Jumping the Shark: A Warning to Writers
Greetings once again. Today, I’d like to discuss a concept that has been defined by television, but applies to any creative writing outlet. That is the infamous term ‘jumping the shark,’ a phrase that TV watchers and critics know mean a show is doomed. But what is this concept, and how does it apply to writers?
To start, jumping the shark began with the classic sitcom Happy Days, taken from a Hawaiian vacation episode in which lead character Fonzie literally jumps over a shark while on water skis. Prior to this, the show had focused on relatable stories of young men and women growing up in the 1950’s. However, this episode was seen as pushing the show into ridiculous territory, damaging Fonzie’s character (as he had previously been injured in a motorcycle stunt and had learned from the experience), and showing the writers as desperate. The show did continue, but the focus shifted to Fonzie’s near superhuman charisma, as previous story concepts were shelved. As a result, the show’s appeal dropped over the reminder of its run, and ‘jumping the shark’ became the go-to term for a story that had lost focus, or showed desperation to keep viewers interested.
However, despite the term becoming popular, many other examples of shark-jumping have been documented over the years. While there are far too many to list, these are a few examples.
- ER’s Helicopter- Dr. Robert Romano loses his arm to a helicopter blade, and is then killed when a burning chopper falls out of the sky, in this doctor-based drama.
- Brady Bunch’s Cousin Oliver- a young cousin is introduced to bring a fresh perspective but fails to mesh with the cast (and creates ‘Cousin Oliver Syndrome’ for TV viewers everywhere)

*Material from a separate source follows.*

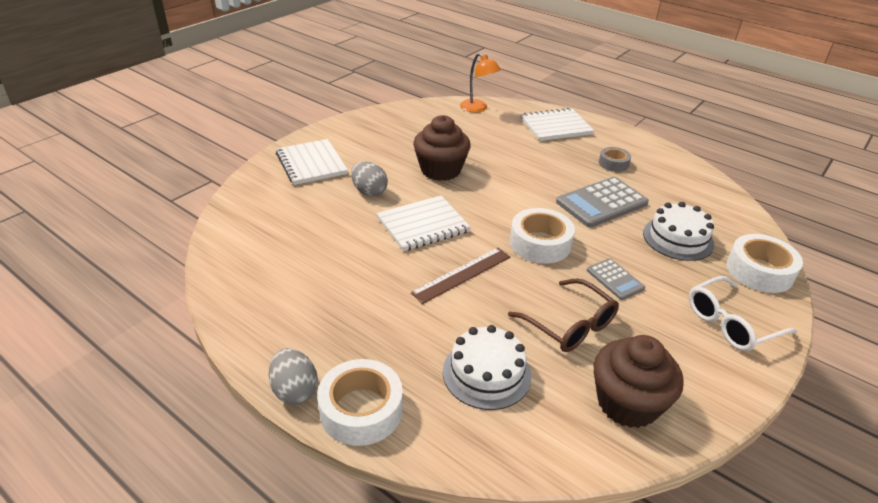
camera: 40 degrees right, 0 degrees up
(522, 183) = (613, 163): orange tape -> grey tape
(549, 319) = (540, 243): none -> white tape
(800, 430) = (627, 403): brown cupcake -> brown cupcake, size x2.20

- Roseanne- The show’s final season depicted the blue collar family winning the lottery, only to reveal at the end that the entire story was a fantasy concocted by Roseanne to cope with the loss of her (TV) husband.
- Heroes, Season 2- a superhero show with a clear leader starts its second season with said leader depowered and amnesiac, while the others scramble to find a purpose.
- ‘Nuking the Fridge’- a new variant on the shark jump, taken from the final Indiana Jones film (in which the protagonist survives a nuclear blast by hiding inside a lead lined refrigerator), this term refers to the point when a franchise has been creatively exhausted by sequels.
But why does TV and movie mistakes mean anything to writers? Because all storytelling comes from writers, and we can be just as prone to lose focus as anyone else. So to avoid making these same, desperate mistakes, writers need to keep a few things in mind.
- If you add a new character, do it because the story needs it, not because it will seem fresh.
- Always keep your character’s journeys in your mind. What they do in the future is shaped by what they do in the past.
- Keep your tone consistent- if something seems out of place or even foolish, you’re likely close to a shark jump.
- And most important of all- know when it’s over. Almost all ‘shark-jumping’ can be attributed to a story that went on beyond the writers’ ability to keep it fresh and vibrant. If you have nothing left to say, it may very well be because you’ve said all there is to say. And ending your story on a satisfying note is far better then sending your serial killer lead to Oregon to start life as a lumberjack.